CoT
Chain-of-Thought Faithfulness
Chain-of-Thought
Assessing whether a model's generated chain-of-thought reflects its true internal decision process (faithful) rather than being a post‑hoc, plausibly sounding rationale that does not causally drive the model's output.
CoT Faithfulness is the criterion that a Chain-of-Thought (CoT) explanation produced by an AI model is causally and representationally aligned with the computations the model actually performed to arrive at its final answer, not merely a fluent or persuasive narrative that could have been produced independently of the internal decision path. For experts, this concept separates two classes of generated rationales: faithful traces that correspond to internal activation patterns, intermediate latent variables, or computations that materially influenced the chosen output, and plausible but unfaithful rationales that are post‑hoc reconstructions (or hallucinated narratives) which may correlate with the answer but do not reflect the model’s causal reasoning. Measuring and improving CoT Faithfulness is central to interpretability, verification, and alignment work in AI: it informs whether humans can reliably inspect, debug, or rely on model reasoning, and whether supervision or constraints on reasoning traces (e.g., supervised CoT datasets, causal mediation analysis, intervention-based tests, token‑level attribution, sufficiency/comprehensiveness metrics, and probing of attention/gradient signals) actually change the underlying computation versus only influencing surface outputs.
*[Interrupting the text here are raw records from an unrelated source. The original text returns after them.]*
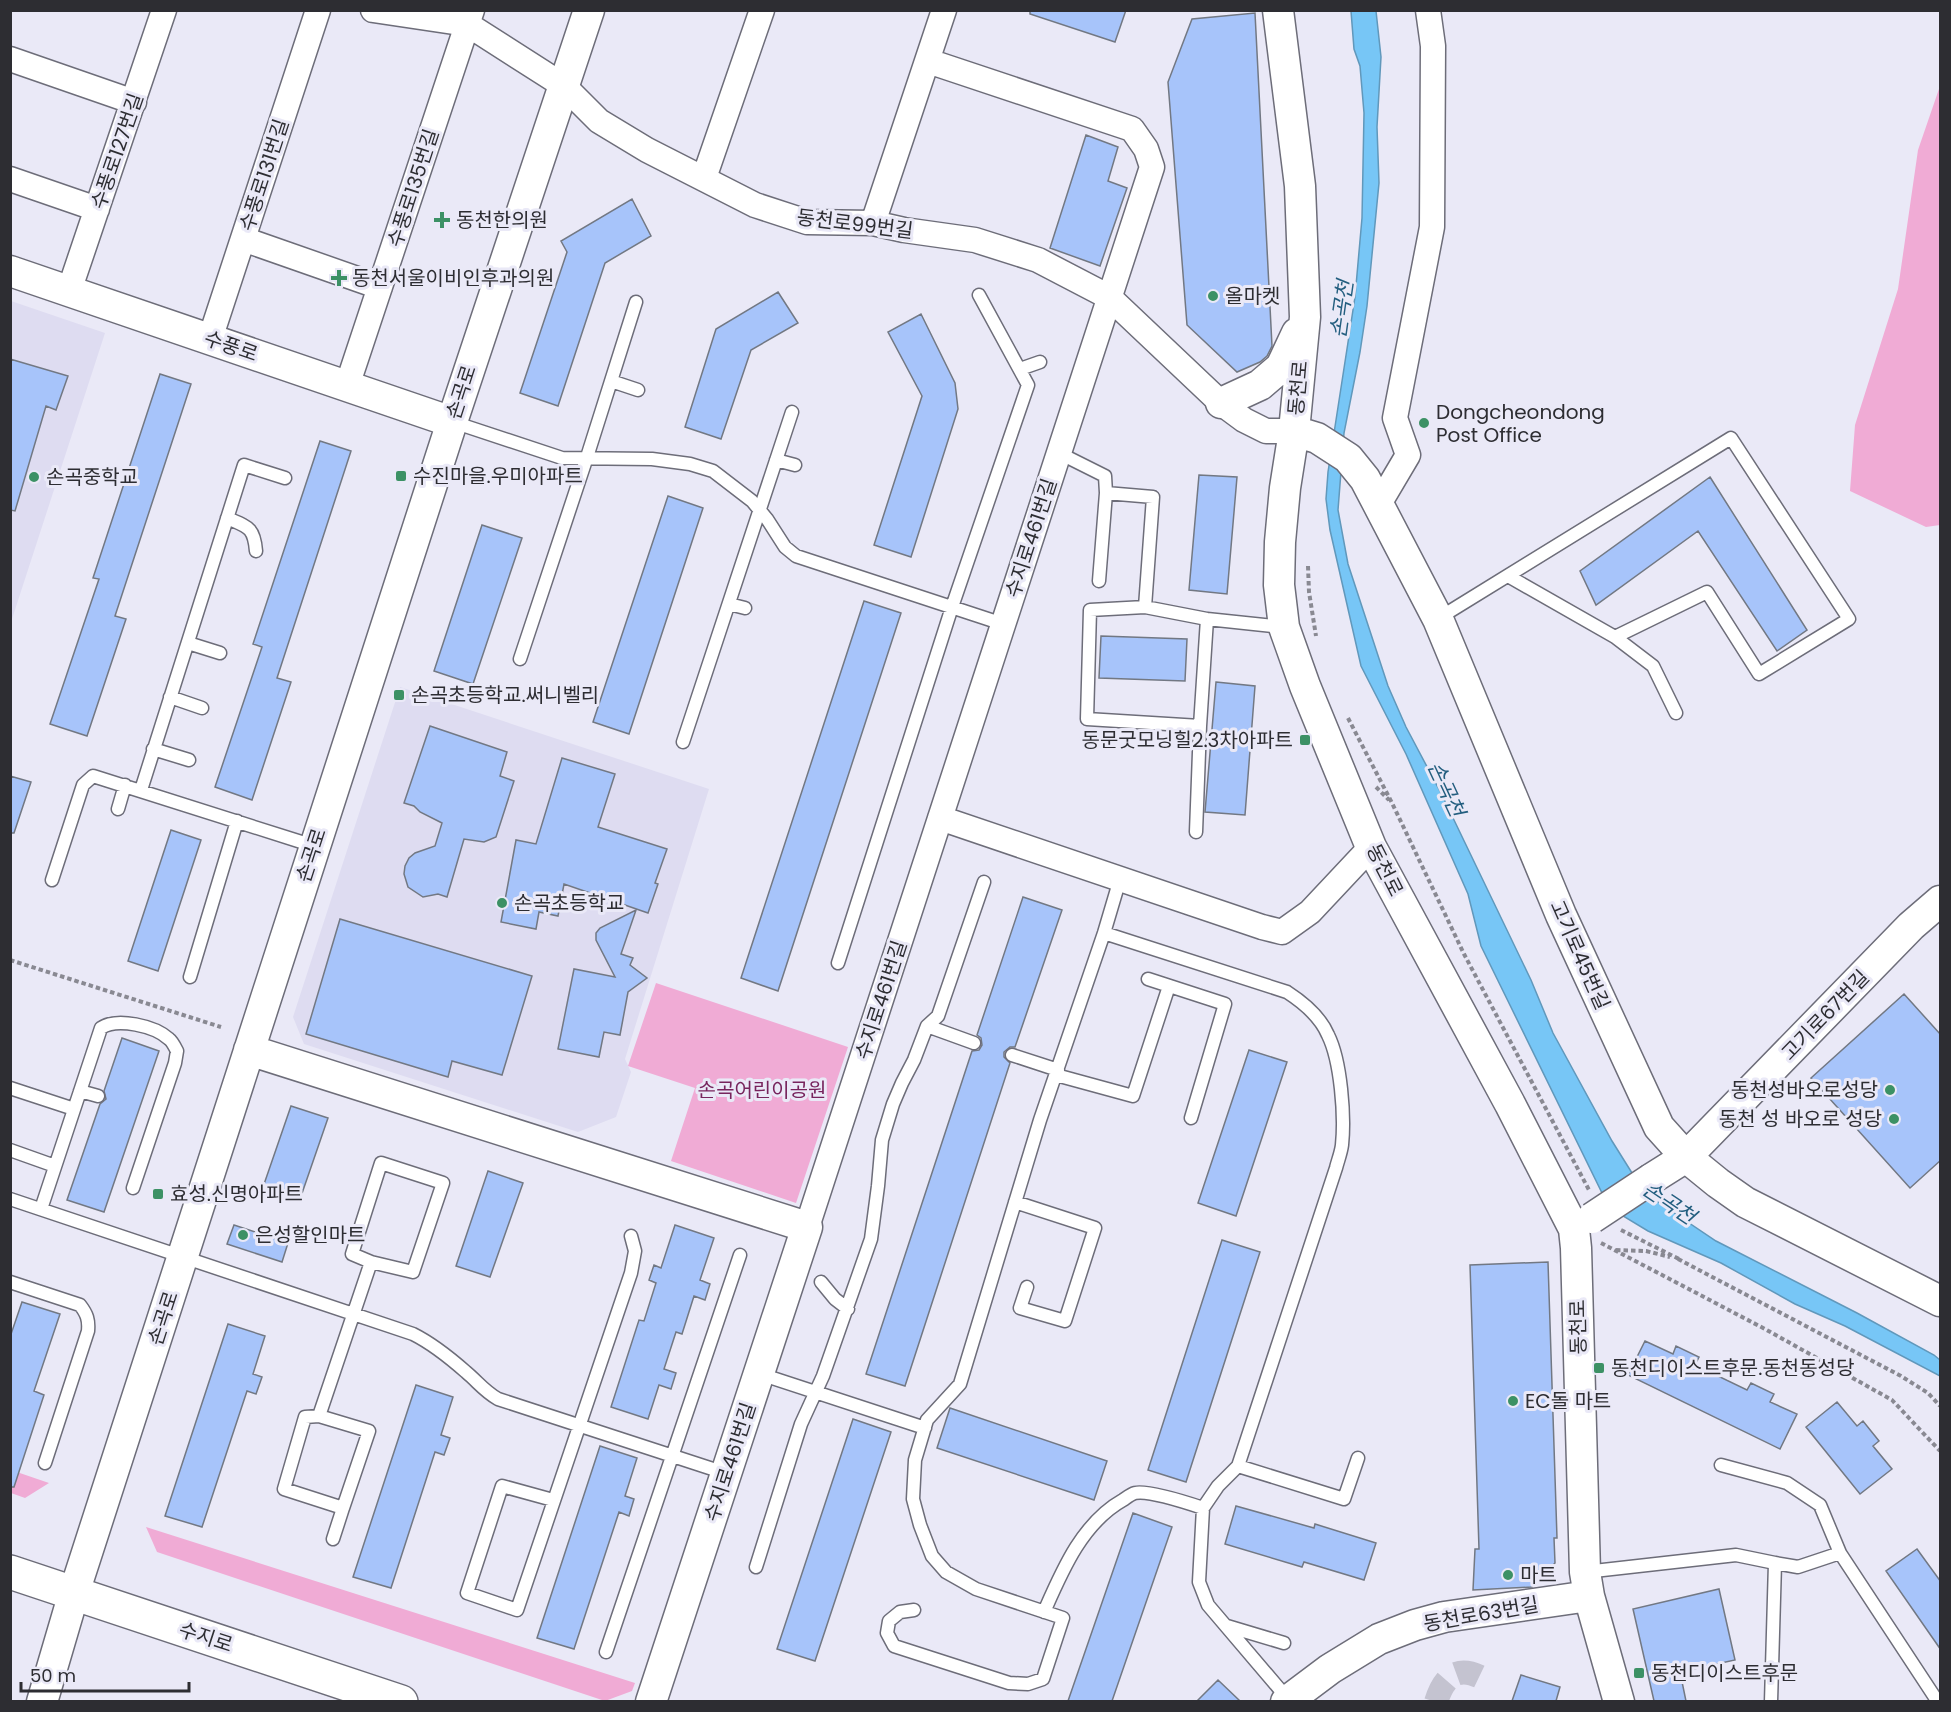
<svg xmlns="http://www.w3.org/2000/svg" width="1951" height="1712" font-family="Poppins,'Noto Sans KR',sans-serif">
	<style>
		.built { fill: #dedcf1 }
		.green { fill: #f0abd5 }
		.water { fill: #77c6f6; stroke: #6198bb; stroke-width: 1.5 }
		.building { fill: #a7c4fa; stroke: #727883; stroke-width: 1.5 }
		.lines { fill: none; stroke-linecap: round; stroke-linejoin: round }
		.minor-tunnel { stroke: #c4c3d0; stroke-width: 24; stroke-dasharray: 24 12; stroke-linecap: butt }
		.service-casing { stroke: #6d6d79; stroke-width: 15 }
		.minor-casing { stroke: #6d6d79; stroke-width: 27 }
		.tertiary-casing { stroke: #6d6d79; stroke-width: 33 }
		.secondary-casing { stroke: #6d6d79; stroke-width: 36 }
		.path { stroke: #898992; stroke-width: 4; stroke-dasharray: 4.5 3; stroke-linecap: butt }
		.service { stroke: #fff; stroke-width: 12 }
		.minor { stroke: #fff; stroke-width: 24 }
		.tertiary { stroke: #fff; stroke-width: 30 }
		.secondary { stroke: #fff; stroke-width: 33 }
		.tertiary-bridge-casing { stroke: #6d6d79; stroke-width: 33; stroke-linecap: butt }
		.tertiary-bridge { stroke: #fff; stroke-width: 30 }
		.poi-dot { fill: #3c9165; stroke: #eae9f7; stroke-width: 2 }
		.labels { text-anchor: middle; stroke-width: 6; stroke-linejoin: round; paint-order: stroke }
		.street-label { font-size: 20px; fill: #2d2d32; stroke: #eae9f7 }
		.poi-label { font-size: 20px; fill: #2d2d32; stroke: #eae9f7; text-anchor: start }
		.park-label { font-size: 20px; fill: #77245d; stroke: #eae9f7 }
		.water-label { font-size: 21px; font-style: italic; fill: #235e7f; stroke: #eae9f7 }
	</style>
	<rect width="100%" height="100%" fill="#eae9f7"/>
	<path class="built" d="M11 301 105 333 11 622Z
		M400 687 709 789 625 1059 631 1072 616 1117 578 1132 304 1044 293 1017Z"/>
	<path class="green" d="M1940 86V525L1926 527 1850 491 1855 425 1898 289 1918 150Z
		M656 983 848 1047 796 1203 671 1161 695 1088 628 1066Z
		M11 1470 49 1483 25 1498 11 1493Z
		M146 1527 635 1683 632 1691 605 1701 157 1552Z"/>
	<path class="water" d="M1351 11H1376L1381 57 1377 127 1379 183 1367 306 1360 352 1344 433 1338 510 1348 564 1388 686 1406 727 1442 795 1531 980 1553 1033 1612 1141 1637 1181 1655 1200 1716 1241 1857 1313 1934 1355 1940 1360V1376L1845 1326 1795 1304 1721 1263 1648 1231 1623 1216 1604 1197 1481 946 1468 894 1406 754 1361 666 1330 530 1326 499 1328 472 1355 297 1362 218 1364 113 1360 66 1354 49Z"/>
	<path class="building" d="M1030 10H1126L1115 42 1030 14Z
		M1255 13 1272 346 1267 356 1260 362 1237 372 1187 325 1168 82 1192 19Z
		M1086 135 1118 147 1108 181 1127 188 1100 266 1050 248Z
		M632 199 651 236 605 263 558 406 520 393 567 252 561 241Z
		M778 292 798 323 751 350 721 439 685 427 716 329Z
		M921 314 955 383 958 409 911 557 874 545 922 396 888 332Z
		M10 359 68 376 56 410 46 406 15 511 10 510Z
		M160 374 191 384 115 616 126 619 87 736 50 724 99 579 93 578Z
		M320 441 351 451 277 678 291 682 252 800 215 787 262 647 253 644Z
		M1199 475 1237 477 1227 594 1189 590Z
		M1710 477 1807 630 1777 651 1698 531 1596 605 1580 571Z
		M668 496 703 508 629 734 593 722Z
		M482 525 522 538 473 684 434 671Z
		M864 601 901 613 778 991 741 978Z
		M1101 636 1187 639 1185 681 1099 678Z
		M1216 682 1255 686 1245 815 1205 812Z
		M430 726 507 752 500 776 514 781 496 837 484 842 464 839 447 897 438 894 423 897 408 887 404 874 405 866 409 858 415 853 435 846 442 823 420 812 414 806 404 803Z
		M562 758 615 774 598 827 667 849 655 883 658 884 648 913 564 884 558 916 539 912 536 929 501 922 516 840 536 844Z
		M10 776 31 782 14 833H10Z
		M171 830 201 840 158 971 128 961Z
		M1023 897 1062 910 1015 1047H1010L1004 1052V1057L1010 1063 905 1386 866 1374 972 1051 979 1050 982 1045 981 1038 977 1035Z
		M636 910 621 954 633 958 630 965 647 978 628 992 620 1035 604 1032 599 1057 558 1049 574 969 615 977 596 940V933L600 928Z
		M340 919 532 976 502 1075 452 1061 448 1077 306 1034Z
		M1904 994 1941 1035V1160L1910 1188 1811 1078Z
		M122 1038 159 1051 104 1212 67 1200 100 1104 106 1099 104 1091Z
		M1249 1050 1287 1062 1236 1216 1198 1203Z
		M291 1106 328 1118 299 1202 262 1190Z
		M488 1171 523 1183 490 1277 456 1266Z
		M234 1225 288 1243 282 1262 227 1244Z
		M675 1225 714 1238 700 1280 710 1284 705 1300 694 1296 682 1334 676 1332 664 1369 676 1373 671 1389 659 1385 648 1419 611 1407 639 1320 644 1321 656 1283 649 1280 654 1265 661 1268Z
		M1222 1240 1260 1252 1186 1482 1148 1470Z
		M1548 1262 1557 1538H1554L1555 1563 1532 1587 1473 1590 1475 1549H1479L1470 1265Z
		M22 1302 60 1314 34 1391 44 1395 14 1487H10V1337Z
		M228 1324 265 1336 253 1374 262 1377 256 1394 247 1391 202 1527 165 1516Z
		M1645 1341 1673 1354 1676 1346 1699 1357 1695 1365 1747 1390 1751 1383 1774 1394 1770 1402 1797 1414 1780 1449 1628 1375Z
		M416 1385 453 1397 441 1435 450 1438 444 1455 435 1452 391 1588 353 1577Z
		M1837 1402 1857 1426 1863 1421 1879 1441 1873 1446 1892 1469 1860 1494 1806 1427Z
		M950 1408 1107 1461 1094 1500 937 1448Z
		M853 1419 891 1432 815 1661 777 1649Z
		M600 1446 637 1458 625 1496 634 1499 629 1516 619 1512 574 1649 537 1638Z
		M1236 1506 1314 1528 1315 1524 1376 1543 1364 1580 1304 1562 1302 1567 1225 1544Z
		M1133 1513 1172 1527 1112 1701H1068Z
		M1917 1549 1941 1582V1650L1886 1571Z
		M1719 1589 1735 1660 1680 1672 1686 1701H1654L1633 1609Z
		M1521 1675 1560 1687 1556 1701H1512Z
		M1218 1680 1240 1701H1197Z"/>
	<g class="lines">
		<path class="minor-tunnel" d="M1436 1702C1444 1676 1458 1664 1484 1679"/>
		<defs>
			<path id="service" d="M1020 369 1040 362
				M611 381 638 390
				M453 422 562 458 652 459 690 464 713 471 752 501 767 519 785 547 796 556 1003 624
				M1059 453 1105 476 1106 493 1153 497 1145 607 1207 619 1283 627
				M776 460 795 465
				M227 518C248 527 254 527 256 551
				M1508 576 1615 637 1653 666 1676 713
				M1099 581 1106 493
				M729 604 745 608
				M1145 607 1090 610 1087 719 1200 726 1207 619
				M1439 618 1731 438 1849 619 1759 674 1707 592 1615 637
				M188 643 220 653
				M520 659 587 457 636 302
				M170 697 202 708
				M683 742 792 412
				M153 749 189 760
				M141 790 244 465 285 478
				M118 809 125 785
				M1196 832 1200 726
				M52 880 83 785 93 776 314 846
				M1104 933 1287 992C1304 1003 1320 1016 1328 1035 1341 1061 1345 1116 1342 1145 1341 1153 1338 1160 1336 1168L1238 1466 1218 1486 1203 1508 1199 1582 1208 1605 1288 1699
				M838 963 952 607 1028 385 979 295
				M190 977 237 821
				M1148 979 1225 1004 1191 1118
				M927 1026 974 1043
				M1012 1055 1058 1070
				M1056 1075 1133 1096 1169 986
				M10 1088 74 1109
				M80 1091 98 1096
				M10 1150 55 1166
				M10 1199 413 1334C433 1344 449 1357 466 1372 478 1382 484 1391 498 1399L725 1473
				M1015 1202 1095 1228 1065 1321 1020 1308 1027 1287
				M41 1209 101 1028C117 1017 155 1026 169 1039 172 1041 175 1047 177 1051L175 1063 133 1188
				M10 1282 80 1305C87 1314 89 1320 88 1331L45 1463
				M821 1282 835 1299 848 1309
				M760 1374 925 1428
				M319 1416 369 1431 343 1508 284 1489 305 1417 319 1416 371 1262 352 1254 381 1163 443 1183 413 1272 371 1262
				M1721 1465 1787 1483 1820 1505 1840 1553
				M1238 1466 1344 1499 1358 1458
				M553 1500 502 1486 467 1593 517 1610 631 1273 635 1251 631 1236
				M333 1539 343 1508
				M1775 1563 1798 1567 1840 1553 1938 1702
				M756 1567 801 1424 823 1376 871 1239 878 1186 882 1140 893 1104 902 1083 914 1060 927 1026 938 1016 984 882
				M1585 1572 1736 1555 1775 1563 1771 1702
				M914 1610 900 1612 889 1621 887 1633 894 1646 1009 1683 1028 1684 1043 1679 1063 1618 976 1589 946 1572 932 1556 920 1525 913 1499 915 1460 927 1420 960 1384 1040 1120 1104 933 1120 879
				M1044 1612C1062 1571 1082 1523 1123 1500 1126 1498 1131 1494 1135 1493 1149 1490 1188 1503 1203 1508
				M1227 1626 1284 1643
				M606 1652 740 1255"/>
			<path id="minor" d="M373 10 467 24 564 86 599 121 647 150 755 205 807 222 873 223 904 230 975 240 1038 260 1109 297 1221 403 1244 420 1266 431H1294
				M10 59 134 102
				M704 178 762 10
				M10 179 97 209
				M873 223 944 10
				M243 239 380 287
				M69 291 164 10
				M210 339 318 10
				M347 386 472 10
				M1379 504 1408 455 1395 418 1432 227 1433 46 1428 10
				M940 818 1262 927 1282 932 1310 912 1371 847
				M807 1227 1152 167 1146 149 1132 129 928 61"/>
			<path id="tertiary" d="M1278 10 1300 186 1305 317 1294 431 1285 488 1280 542 1279 585 1284 627 1305 686 1371 847 1510 1104 1574 1229 1576 1248 1585 1572 1589 1596 1619 1702
				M10 271 452 422
				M1221 403 1260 385 1281 367 1297 333
				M1294 431 1317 438 1348 458 1365 479 1438 619 1561 915 1659 1127 1686 1157 1718 1183 1745 1202 1940 1301
				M249 1050 807 1227 651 1702
				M1651 1179 1686 1157 1911 926 1940 901
				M42 1702 74 1593 452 422 589 10
				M1286 1702 1330 1669 1379 1639 1415 1625 1444 1617 1589 1596"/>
			<path id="secondary" d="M10 1572 401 1702"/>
		</defs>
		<use href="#service" class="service-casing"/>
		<use href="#minor" class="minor-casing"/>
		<use href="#tertiary" class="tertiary-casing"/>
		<use href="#secondary" class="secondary-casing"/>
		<path class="path" d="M1308 566 1309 592 1316 636
			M1348 718 1392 803 1464 954 1589 1190
			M1376 787 1389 800
			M10 960 221 1027
			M1621 1230 1679 1259
			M1601 1243 1765 1329 1892 1400 1940 1451
			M1616 1250 1646 1251 1670 1257
			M1678 1259 1901 1376 1928 1393 1940 1406"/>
		<use href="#service" class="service"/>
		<use href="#minor" class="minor"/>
		<use href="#tertiary" class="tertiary"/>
		<use href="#secondary" class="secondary"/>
		<defs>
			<path id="tertiary-bridge" d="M1592 1218 1651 1179"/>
		</defs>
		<use href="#tertiary-bridge" class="tertiary-bridge-casing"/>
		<use href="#tertiary-bridge" class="tertiary-bridge"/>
	</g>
	<g class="poi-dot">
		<path d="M439 211h6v6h6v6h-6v6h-6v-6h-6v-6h6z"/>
		<path d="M336 269h6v6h6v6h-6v6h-6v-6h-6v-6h6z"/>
		<circle cx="1213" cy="296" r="6"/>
		<circle cx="1424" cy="423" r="6"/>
		<rect x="395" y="470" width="12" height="12" rx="3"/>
		<circle cx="34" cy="477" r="6"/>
		<rect x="393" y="689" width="12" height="12" rx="3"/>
		<rect x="1299" y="734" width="12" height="12" rx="3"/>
		<circle cx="502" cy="903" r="6"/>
		<circle cx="1890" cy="1090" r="6"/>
		<circle cx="1894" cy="1119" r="6"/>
		<rect x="152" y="1188" width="12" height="12" rx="3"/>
		<circle cx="243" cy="1235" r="6"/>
		<rect x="1593" y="1362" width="12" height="12" rx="3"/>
		<circle cx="1513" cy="1401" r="6"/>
		<circle cx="1508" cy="1575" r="6"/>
		<rect x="1633" y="1667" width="12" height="12" rx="3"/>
	</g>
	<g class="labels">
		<g class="street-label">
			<text transform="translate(117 151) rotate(-71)" y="7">수풍로127번길</text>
			<text transform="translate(264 175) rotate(-72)" y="7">수풍로131번길</text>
			<text transform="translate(413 188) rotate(-72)" y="7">수풍로135번길</text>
			<text transform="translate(855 224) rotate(7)" y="7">동천로99번길</text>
			<text transform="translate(231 346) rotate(19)" y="7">수풍로</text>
			<text transform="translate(1298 388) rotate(-85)" y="7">동천로</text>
			<text transform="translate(461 392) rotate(-72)" y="7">손곡로</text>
			<text transform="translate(1031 538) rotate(-72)" y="7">수지로461번길</text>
			<text transform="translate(311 855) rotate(-72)" y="7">손곡로</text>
			<text transform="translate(1385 870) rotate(63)" y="7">동천로</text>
			<text transform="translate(1580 955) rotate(66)" y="7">고기로45번길</text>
			<text transform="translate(881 1000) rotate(-72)" y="7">수지로461번길</text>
			<text transform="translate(1825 1015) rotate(-46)" y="7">고기로67번길</text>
			<text transform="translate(163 1318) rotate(-72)" y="7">손곡로</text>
			<text transform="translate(1578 1327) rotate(-91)" y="7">동천로</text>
			<text transform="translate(730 1462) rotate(-72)" y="7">수지로461번길</text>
			<text transform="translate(1481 1614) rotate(-10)" y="7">동천로63번길</text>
			<text transform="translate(206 1637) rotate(18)" y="7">수지로</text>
		</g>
		<g class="poi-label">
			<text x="456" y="227">동천한의원</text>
			<text x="352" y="285">동천서울이비인후과의원</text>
			<text x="1225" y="303">올마켓</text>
			<text x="1436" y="419">Dongcheondong<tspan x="1436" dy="23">Post Office</tspan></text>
			<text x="413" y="483">수진마을.우미아파트</text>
			<text x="46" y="484">손곡중학교</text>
			<text x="411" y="702">손곡초등학교.써니벨리</text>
			<text x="1293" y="747" text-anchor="end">동문굿모닝힐2.3차아파트</text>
			<text x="514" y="910">손곡초등학교</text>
			<text x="1878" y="1097" text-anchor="end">동천성바오로성당</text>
			<text x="1882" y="1126" text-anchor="end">동천 성 바오로 성당</text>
			<text x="170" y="1201">효성.신명아파트</text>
			<text x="255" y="1242">은성할인마트</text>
			<text x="1611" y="1375">동천디이스트후문.동천동성당</text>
			<text x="1525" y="1408">EC돌 마트</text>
			<text x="1520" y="1582">마트</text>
			<text x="1651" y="1680">동천디이스트후문</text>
		</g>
		<g class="park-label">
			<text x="762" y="1097">손곡어린이공원</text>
		</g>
		<g class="water-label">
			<text transform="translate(1342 309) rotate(-82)" y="7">손곡천</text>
			<text transform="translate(1446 789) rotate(65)" y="7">손곡천</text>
			<text transform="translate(1669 1203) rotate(34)" y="7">손곡천</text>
		</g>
	</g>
	<rect width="1951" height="1712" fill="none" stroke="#2d2d32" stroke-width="24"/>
	<path d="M21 1682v9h168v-9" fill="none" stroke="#2d2d32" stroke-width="3"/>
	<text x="30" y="1682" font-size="18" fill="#2d2d32" stroke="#eae9f7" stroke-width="4.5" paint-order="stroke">50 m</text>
</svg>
Practical approaches include designing interventions that flip internal activations or outputs while observing corresponding changes in generated chains, training on ground‑truth reasoning traces when available, using modular or latent‑variable architectures that expose internal steps, and developing evaluation suites that test whether intervening on a claimed step alters the final prediction; limitations include ambiguous definitions of faithfulness, difficulty in accessing or interpreting latent computations in very large models, and potential trade-offs between faithfulness, performance, and fluency.
First used: around 2022–2023 with the rise of Chain‑of‑Thought prompting; Popularized: 2023–2024 as empirical papers and critique analyses highlighted discrepancies between CoT outputs and models' internal computations.